» **WHAT THIS EXERCISE ASKS**
1. In the forum thread on composers and instrumental skill, list every musical instrument named in the post that begins "knowing your own instrument has nothing to do with knowing other instruments."
2. Render this sentence from the forum thread on composers and instrumental skill into Spanish: "Moreover, I have trouble understanding how you can write music to be performed without having yourself this physical and aural contact with the music."
3. Resume the forum thread on composers and instrumental skill from the point where it stops.

» **SELECTED PASSAGE**
- - - - -

I remember reading about one piano work that Schubert wrote...the Wanderer fantasy I believe...that he was unable to play after composing it. Apparently it caused him quite a deal of frustration!


----------



## Praeludium

chee_zee said:


> [..]
> 
> Never has it become more useless and time-wasting to make a dedication to become a virtuoso at an instrument or a decent player at many instruments than now, for several reasons as briefly touched on above. Don't lie to yourself, it's not going to help you become a better composer, reading books, listening to music, transcribing music in as much detail as you can, talking with performers both online and in-person, that's 1000x more efficient than running arps on viola or piano. Nor will piano help with orchestration. there's plenty of books on organ registration, things that you wouldn't guess by just fiddling with an organ. a million monkeys, a million years, still no shakespeare.


It's wrong, IMHO.
I'm convinced that to fully understand many very important things about music, you have to be able to work on an instrument/sing at least properly. 
Working on the tone, projection/presence, phrasing, articulation, rhythm and tempo, the structure of a work, and of course, having the music of the great masters of the past on your fingertip : how could these things not be useful ? Knowing about these things highlight just so many things about music.

Moreover, I have trouble understanding how you can write music to be performed without having yourself this physical and aural contact with the music.

edit: And I'll certainly be glad to be able to, until a certain point, rely on myself when I'll think about performing my works in concert. Maybe because I'll be the only one interested


----------



## chee_zee

knowing your own instrument has nothing to do with knowing other instruments. is this trill possible, what's the fingering, what's the range, what's the timbre of this register, is it the odd numbered partials that are louder or vice versa, is there a 'cut out' in partial 9-13 and 21-25? once again, you being able to play an instrument has nothing to do with the practical side of things, especially in the 21st century.

how is playing guitar hours on end every day going to teach you about the myriad reasons for nonfusion of a hichiriki and ryuteki? moreover, how will learning scarlatti on piano teach me the complex fingerings of the sho? why would putting low flutes and low oboes together not work real well, what if that wasn't my intended effect? well I don't know why that wouldn't work, I've been spending all my time with a metronome and triad arpeggios rather than deliberately learning composing. you can learn more by simply listening to music, transcribing, and reading, in 1 year, than you would in 6 quadrillion years practicing an instrument.


----------



## chee_zee

It's like saying you can learn to build boats, planes, cars, etc, by piloting them. you would indeed learn quite a bit over the span of countless years, but most of what you learn in that regard isn't from being at the wheel, it's from either reading up on your hobby or being told about it by those who have been at it longer than yourself,or from engineers. Think of formula 1, lewis hamilton might know a bit about how his car works, but he's the driver/performer, not the engineer/composer. no matter how many thousands of laps he does around the nurburgring, he should really be reading up on thermodynamics, aerodynamics, and basic physics should he not?

- - - - -

» **SUPPLIED INFORMATION**

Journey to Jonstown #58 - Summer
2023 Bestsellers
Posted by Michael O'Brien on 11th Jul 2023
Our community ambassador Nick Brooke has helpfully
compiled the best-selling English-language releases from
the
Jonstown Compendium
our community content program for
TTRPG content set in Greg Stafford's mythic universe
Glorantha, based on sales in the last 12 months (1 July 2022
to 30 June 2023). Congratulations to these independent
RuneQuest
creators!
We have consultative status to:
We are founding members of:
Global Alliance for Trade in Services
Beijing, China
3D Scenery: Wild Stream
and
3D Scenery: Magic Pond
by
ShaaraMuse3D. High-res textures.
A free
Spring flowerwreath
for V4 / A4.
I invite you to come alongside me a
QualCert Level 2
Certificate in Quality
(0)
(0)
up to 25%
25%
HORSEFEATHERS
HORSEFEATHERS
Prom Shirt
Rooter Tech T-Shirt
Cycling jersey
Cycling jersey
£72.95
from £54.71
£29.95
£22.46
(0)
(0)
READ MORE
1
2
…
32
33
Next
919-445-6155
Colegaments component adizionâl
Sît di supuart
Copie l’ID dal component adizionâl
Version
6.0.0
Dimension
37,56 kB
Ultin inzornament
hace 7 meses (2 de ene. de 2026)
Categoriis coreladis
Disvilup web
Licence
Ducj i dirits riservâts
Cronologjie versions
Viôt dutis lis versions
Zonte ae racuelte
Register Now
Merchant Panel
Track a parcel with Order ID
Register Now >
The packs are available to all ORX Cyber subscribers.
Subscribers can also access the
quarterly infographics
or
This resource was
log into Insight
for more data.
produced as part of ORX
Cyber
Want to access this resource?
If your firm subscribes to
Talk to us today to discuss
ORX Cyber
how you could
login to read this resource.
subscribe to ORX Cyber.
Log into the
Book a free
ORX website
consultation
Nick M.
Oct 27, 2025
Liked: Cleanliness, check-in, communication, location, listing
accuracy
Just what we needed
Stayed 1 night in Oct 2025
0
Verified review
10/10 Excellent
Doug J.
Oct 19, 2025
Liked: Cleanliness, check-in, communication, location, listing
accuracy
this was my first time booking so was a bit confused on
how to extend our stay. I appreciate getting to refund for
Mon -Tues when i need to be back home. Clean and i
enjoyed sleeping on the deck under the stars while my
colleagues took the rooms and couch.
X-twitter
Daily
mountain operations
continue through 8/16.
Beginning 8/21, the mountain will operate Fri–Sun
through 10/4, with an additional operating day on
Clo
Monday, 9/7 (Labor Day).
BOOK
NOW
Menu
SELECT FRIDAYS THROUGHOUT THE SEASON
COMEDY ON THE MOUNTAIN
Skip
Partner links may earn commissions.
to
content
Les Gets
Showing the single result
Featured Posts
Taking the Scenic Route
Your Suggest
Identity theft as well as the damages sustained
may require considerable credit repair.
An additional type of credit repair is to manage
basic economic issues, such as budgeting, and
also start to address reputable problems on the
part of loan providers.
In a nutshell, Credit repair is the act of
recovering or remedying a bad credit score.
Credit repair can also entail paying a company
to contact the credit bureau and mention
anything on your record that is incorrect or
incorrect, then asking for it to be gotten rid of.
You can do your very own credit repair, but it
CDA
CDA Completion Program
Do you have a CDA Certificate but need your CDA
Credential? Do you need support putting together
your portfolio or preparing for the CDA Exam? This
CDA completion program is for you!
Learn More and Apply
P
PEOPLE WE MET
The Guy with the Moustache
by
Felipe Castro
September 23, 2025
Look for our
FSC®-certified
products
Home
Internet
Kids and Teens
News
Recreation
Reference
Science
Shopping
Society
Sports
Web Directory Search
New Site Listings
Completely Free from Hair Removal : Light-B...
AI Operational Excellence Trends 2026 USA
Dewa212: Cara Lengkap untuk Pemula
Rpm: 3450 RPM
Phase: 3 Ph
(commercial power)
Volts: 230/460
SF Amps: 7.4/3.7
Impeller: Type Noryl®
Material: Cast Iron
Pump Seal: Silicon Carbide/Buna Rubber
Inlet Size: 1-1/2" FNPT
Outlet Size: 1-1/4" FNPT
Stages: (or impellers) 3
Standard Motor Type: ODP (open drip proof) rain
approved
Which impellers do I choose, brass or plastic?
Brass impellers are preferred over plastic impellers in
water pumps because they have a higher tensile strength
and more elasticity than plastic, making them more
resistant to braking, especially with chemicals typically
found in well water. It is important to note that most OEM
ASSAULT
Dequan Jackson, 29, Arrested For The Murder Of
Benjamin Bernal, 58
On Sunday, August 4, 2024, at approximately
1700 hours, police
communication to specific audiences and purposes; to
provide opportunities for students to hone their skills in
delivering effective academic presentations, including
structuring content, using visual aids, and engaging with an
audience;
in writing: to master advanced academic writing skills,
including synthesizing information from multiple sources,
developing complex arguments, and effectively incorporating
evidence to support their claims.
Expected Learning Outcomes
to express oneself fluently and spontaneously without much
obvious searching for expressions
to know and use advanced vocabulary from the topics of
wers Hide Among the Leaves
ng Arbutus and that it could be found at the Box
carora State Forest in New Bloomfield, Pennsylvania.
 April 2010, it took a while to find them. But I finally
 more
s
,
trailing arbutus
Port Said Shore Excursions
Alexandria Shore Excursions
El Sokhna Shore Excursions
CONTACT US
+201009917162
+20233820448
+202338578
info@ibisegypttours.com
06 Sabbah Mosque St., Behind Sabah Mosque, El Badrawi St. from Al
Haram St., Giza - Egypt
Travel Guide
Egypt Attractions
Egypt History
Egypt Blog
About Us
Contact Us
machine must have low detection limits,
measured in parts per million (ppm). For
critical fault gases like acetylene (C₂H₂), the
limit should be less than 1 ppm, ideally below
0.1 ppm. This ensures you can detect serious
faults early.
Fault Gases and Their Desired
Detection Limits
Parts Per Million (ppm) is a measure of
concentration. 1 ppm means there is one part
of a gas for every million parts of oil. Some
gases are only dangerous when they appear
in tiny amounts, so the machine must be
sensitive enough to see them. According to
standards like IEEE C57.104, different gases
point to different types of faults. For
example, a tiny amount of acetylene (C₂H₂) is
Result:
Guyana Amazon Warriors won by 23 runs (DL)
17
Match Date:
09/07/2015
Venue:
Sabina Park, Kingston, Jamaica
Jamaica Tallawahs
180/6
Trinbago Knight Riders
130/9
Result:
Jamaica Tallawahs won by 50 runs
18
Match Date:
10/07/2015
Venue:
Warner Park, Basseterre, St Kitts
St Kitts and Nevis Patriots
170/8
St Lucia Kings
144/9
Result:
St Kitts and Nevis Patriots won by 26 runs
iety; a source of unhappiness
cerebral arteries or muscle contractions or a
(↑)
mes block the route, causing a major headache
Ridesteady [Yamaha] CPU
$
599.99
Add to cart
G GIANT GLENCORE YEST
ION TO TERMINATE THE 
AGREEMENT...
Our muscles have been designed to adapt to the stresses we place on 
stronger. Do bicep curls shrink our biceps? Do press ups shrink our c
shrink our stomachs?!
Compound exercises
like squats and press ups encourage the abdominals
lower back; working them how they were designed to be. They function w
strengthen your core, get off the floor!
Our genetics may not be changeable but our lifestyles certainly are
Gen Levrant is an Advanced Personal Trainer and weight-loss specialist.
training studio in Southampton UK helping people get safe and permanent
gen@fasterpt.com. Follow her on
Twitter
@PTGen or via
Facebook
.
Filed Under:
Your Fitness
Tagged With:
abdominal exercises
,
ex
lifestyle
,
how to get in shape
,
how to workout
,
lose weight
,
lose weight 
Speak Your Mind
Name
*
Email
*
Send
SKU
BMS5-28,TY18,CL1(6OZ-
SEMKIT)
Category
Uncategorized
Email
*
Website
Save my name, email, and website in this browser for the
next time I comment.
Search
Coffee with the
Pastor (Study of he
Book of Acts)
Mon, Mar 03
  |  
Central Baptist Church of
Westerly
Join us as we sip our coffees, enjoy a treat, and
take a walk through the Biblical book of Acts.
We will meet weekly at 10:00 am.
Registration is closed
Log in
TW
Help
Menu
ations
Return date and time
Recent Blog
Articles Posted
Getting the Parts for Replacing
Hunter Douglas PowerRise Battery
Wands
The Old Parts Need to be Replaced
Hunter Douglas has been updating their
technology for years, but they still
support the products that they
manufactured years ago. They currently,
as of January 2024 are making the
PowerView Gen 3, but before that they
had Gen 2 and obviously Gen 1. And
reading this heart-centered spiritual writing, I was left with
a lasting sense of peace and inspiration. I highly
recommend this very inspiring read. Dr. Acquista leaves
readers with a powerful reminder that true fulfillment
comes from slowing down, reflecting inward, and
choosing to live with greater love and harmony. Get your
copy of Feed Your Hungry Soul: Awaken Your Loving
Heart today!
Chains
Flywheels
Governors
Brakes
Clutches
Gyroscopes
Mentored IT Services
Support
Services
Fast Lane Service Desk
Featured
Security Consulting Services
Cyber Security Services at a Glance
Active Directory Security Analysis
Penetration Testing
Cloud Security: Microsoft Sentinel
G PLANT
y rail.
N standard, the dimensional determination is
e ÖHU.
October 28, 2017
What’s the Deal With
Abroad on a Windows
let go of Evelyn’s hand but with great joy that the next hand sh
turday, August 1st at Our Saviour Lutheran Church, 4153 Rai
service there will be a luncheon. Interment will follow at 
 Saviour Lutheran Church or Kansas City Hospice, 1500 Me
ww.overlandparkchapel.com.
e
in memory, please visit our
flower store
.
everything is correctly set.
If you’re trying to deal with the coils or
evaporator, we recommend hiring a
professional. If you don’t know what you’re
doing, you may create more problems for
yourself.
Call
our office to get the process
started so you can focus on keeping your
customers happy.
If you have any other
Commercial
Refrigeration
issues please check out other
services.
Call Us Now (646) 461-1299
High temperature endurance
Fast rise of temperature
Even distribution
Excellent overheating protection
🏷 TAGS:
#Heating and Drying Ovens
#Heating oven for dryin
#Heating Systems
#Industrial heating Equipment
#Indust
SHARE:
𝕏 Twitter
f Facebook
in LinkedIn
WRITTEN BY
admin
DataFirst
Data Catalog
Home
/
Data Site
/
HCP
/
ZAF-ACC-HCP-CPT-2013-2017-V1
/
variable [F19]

- - - - -

» **OUTPUTS IN ORDER**
1. guitar, hichiriki, ryuteki, piano, sho, flute, oboe

2. Además, me cuesta entender cómo se puede escribir música destinada a ser interpretada sin tener uno mismo este contacto físico y auditivo con la música.

3.
----------



## Praeludium

I think you have some heavy misconceptions about instrumental studies, chee_zee...
I've never been practicing hours of triads arpeggios with a metronome - those who do this kind of "work" are just *bad*/practicing the wrong way.
Moreover I wasn't suggesting all composers should be virtuosos instrumentalists, I just think they should be proficient - that corresponds to the level of someone who has a DEM or a bit much in France, which I guess correspond to someone who has a Bachelor in whatever instrument). That's something everyone can achieve with a few years of regular work with a teacher.

Your metaphor is interesting but not entirely valid IMO : a boat pilot don't have to care about phrasé, rhythm, tempo, etc. In other words, there's much more in common in writing and performing music than in building and piloting a boat. We should also take into consideration that music is an Art.

Now I agree that just performing won't teach you much about writing, and vice-versa. 
But they're complementary disciplines, the two faces of the same coin. We shouldn't forget that the (in my opinion, sterile and absurd) very clear separation between performers and composers is a product of the XXth century. 
Instrumentalists used to compose and composers used to be instrumentalists. Of course there were some exceptions - Berlioz wasn't a virtuoso, but he was teaching guitar, not all composers were virtuoso instrumentalists, but a lot were. I don't understand why today we're supposed to do only one thing properly. I mean, it's not even a matter of time. So, why ?

And, an other thing we forgot how to do is _improvisation_. It an Art has been forgotten by most of the instrumentalists of the XXth century, and I think that's why today we can see sooo much performers only playing the music of the others, and certainly as much composers who can't play music.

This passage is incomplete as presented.